Ebertfest, Part 1

Posted on April 25, 2009 at 7:42 am

I won’t be able to post pictures until I get home, but here is a quick update on Roger Ebert’s festival at the University of Illinois. Unlike many festivals, which have a dozen or more choices of events every minute of the day, this one has just one panel or film at a time, which creates a marvelous shared experience and sense of community. The screenings take place in the magnificent Virginia Theatre, an historic space that has served as a vaudeville house and as an enormous cathedral of film. Thursday night, we saw “Trouble the Water,” a stunning, infuriating, heart-breaking, and uplifting documentary about Hurricane Katrina and New Orleans. The film-makers were there to talk about it afterward, including the young couple whose home movies and journey are at the heart of the story.
Yesterday, I attended a panel discussion that included writer-director Ramin Bahrani of “Chop Shop” and the upcoming “Goodbye Solo,” Misty Upham of “Frozen River,” Carl Molider, producer of “Let the Right One In,” and Andy Ihnatko of the marvelous blog Celestial Waste of Bandwidth. Upham, a Native American, spoke of being told in auditions to come back when they do a western. “I can play a regular person! I can play a taxi driver. I will do anything that does not involve a teepee or buckskin!” The debate on whether we should “let” people see pure popcorn films like “Wolverine” was very spirited and I especially enjoyed a teacher from Downer’s Grove in the audience who said that she loved it when the kids in her film class tell her she has spoiled movie-going for them because they can’t “just watch” anymore.
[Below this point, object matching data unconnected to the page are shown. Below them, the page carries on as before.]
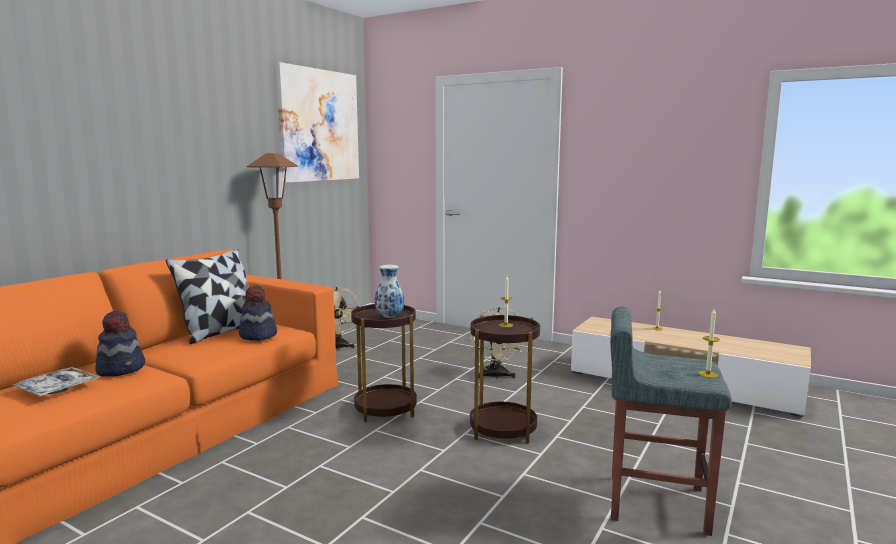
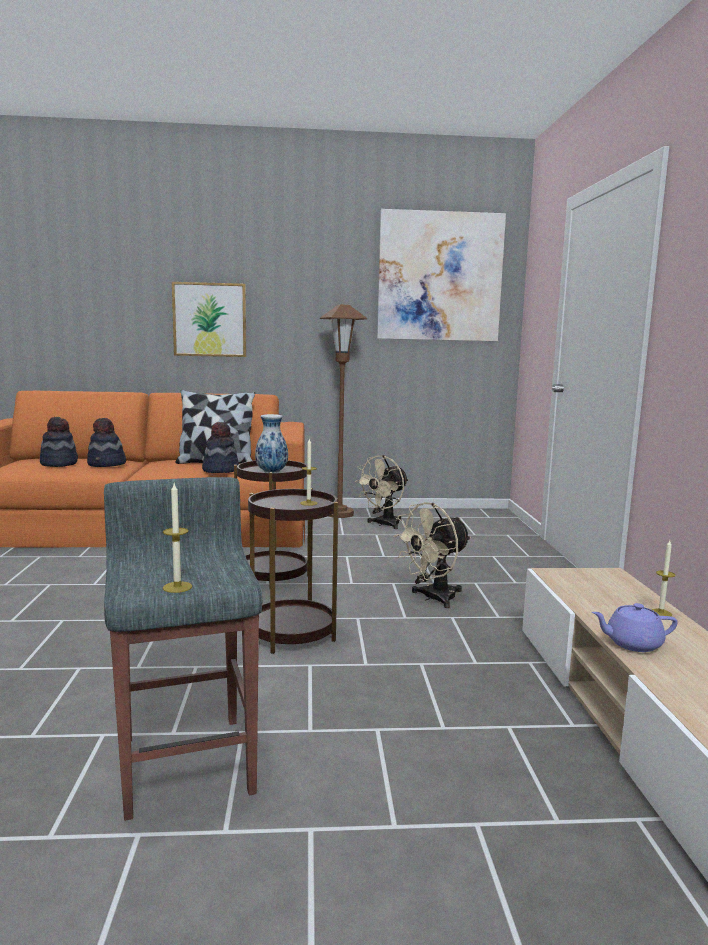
camera: 55 degrees right, 0 degrees up
tray [12,367,100,396] -> hat [40,417,78,467]
none -> picture [172,282,246,357]
none -> purple teapot [592,603,678,652]

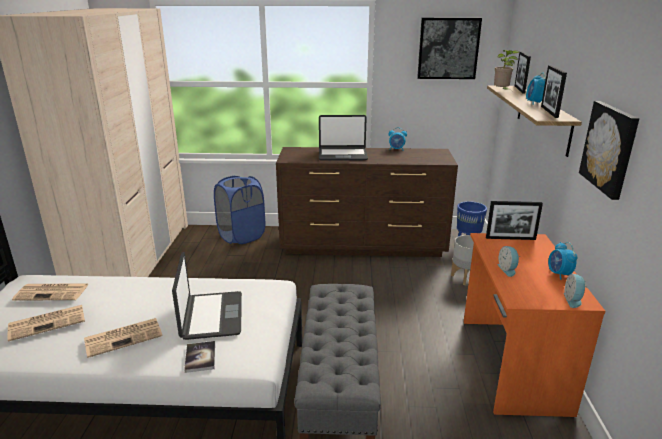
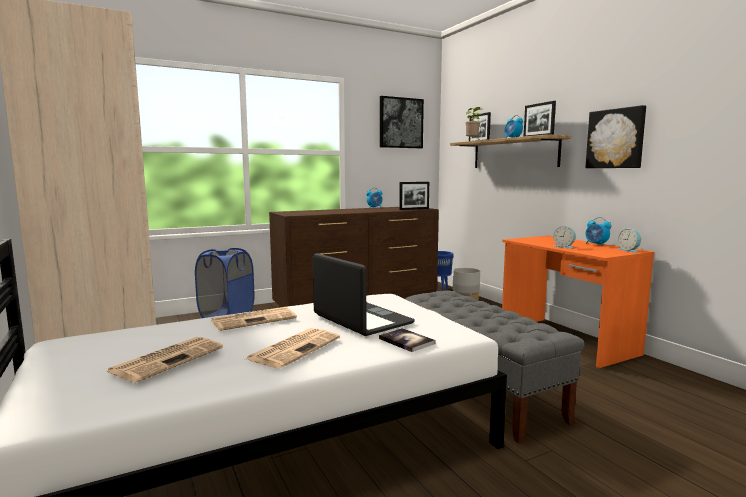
camera: 30 degrees left, 15 degrees down
newspaper [12,283,89,301] -> newspaper moved to [211,307,297,331]
laptop [319,115,368,161] -> none
picture frame [486,201,543,240] -> picture frame moved to [399,182,429,210]

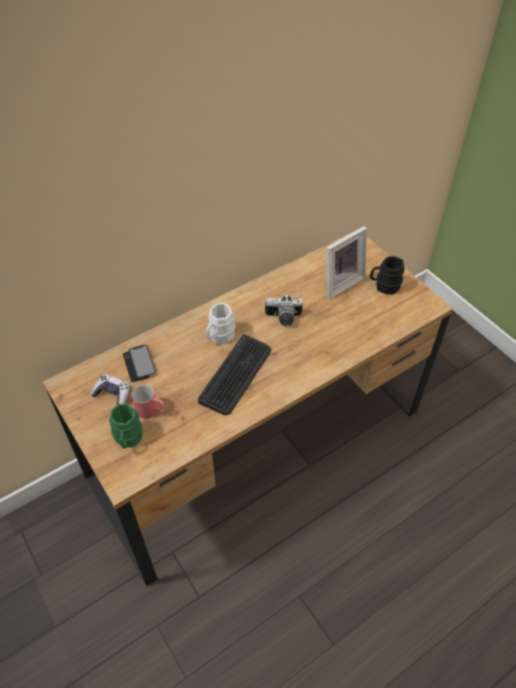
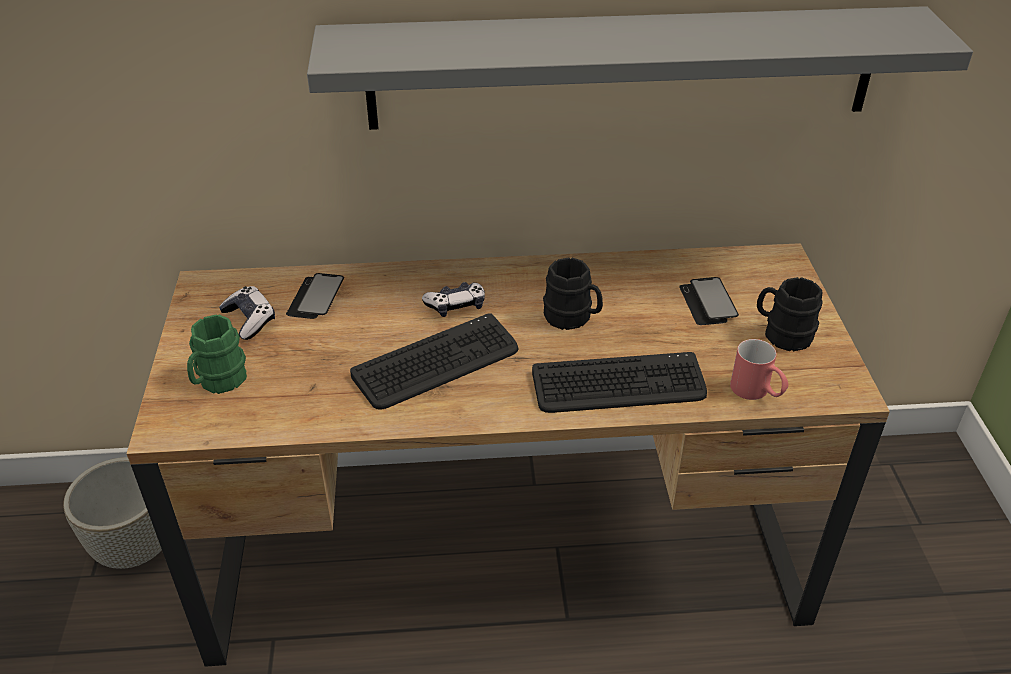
camera: 30 degrees right, 10 degrees down
red mug [132,385,167,419] -> red mug moved to [730,339,788,400]
white mug [206,303,235,344] -> game controller [422,282,485,317]
camera [265,294,303,326] -> black mug [543,258,603,330]
picture frame [326,226,367,299] -> phone [679,277,739,325]
none -> grey planter [63,457,162,569]
none -> grey shelf [307,6,973,130]
none -> keyboard [532,352,707,413]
Then I was on a panel of critics — 10 critics, 90 minutes, you can do the math. But at least from where I was sitting at the end of the long, long table, it was surprisingly substantial and a lot of fun. We represented print, radio, television, and the internet. Many of us have done them all. We have appeared in every possible form of media except perhaps cuneiform tablets and notes in bottles. We had the obligatory mourner’s wait over the state of newspapers and how hard it is to make money as a movie critic. But I really enjoyed the variety of voices and the unquenchable passion for movies and for thinking about them, writing about them, and especially helping the good ones find their audience. I especially liked the comments from Time Out Chicago’s Hank Sartin and it was a great pleasure to meet for the first time my email friend Eric Childress, of the withering CriticWatch, which takes on the “critics” who will call anything “the feel-good film of the year” to get their names in the ads.
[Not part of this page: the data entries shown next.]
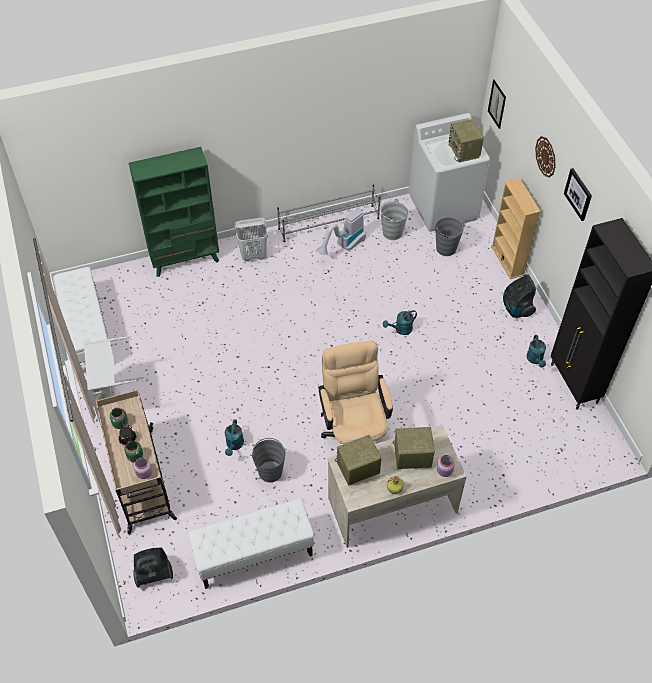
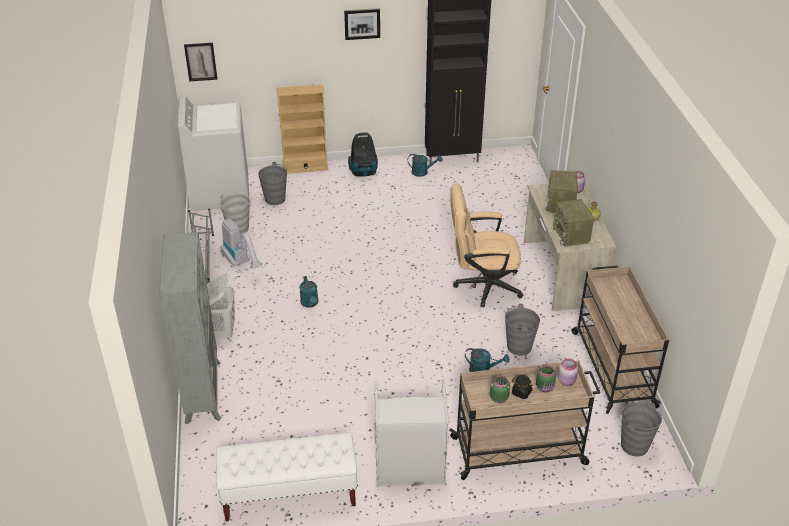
camera: 80 degrees left, 15 degrees down
green bookcase [129,147,219,277] -> grey bookcase [159,232,221,424]
vacuum cleaner [133,547,173,588] -> grey bucket [621,402,662,456]
white bench [188,498,314,589] -> beige cart [571,266,669,414]
turquoise watering can [383,310,417,335] -> turquoise watering can moved to [299,276,318,308]
radio [449,119,484,163] -> none
wall clock [535,136,556,178] -> none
After a couple of hours at the University’s Center for Professional Responsibility in Business and Society, where I serve as an adviser, I returned to the Virginia Theatre to see “The Last Command,” a 1928 silent film directed by Josef von Sternberg. Emil Jannings plays a Russian general, a cousin to the czar, now reduced to trying to find work as a Hollywood extra for a few dollars a day. A very young William Powell plays the director who hires him to play…a Russian general. It was a thrill to watch it on the big screen, with the live accompaniment from the Alloy Orchestra, which specializes in music for silent films. The film is an artifact in its tone and context — it was re-enacting events of the Russian revolution only a decade later — but it is utterly immediate in its themes and Powell, especially, gives a performance of timeless grace and humanity.
I also had the quintessential festival experience of sharing an elevator ride with one of my filmmaker heroes, Guy Maddin. Bliss.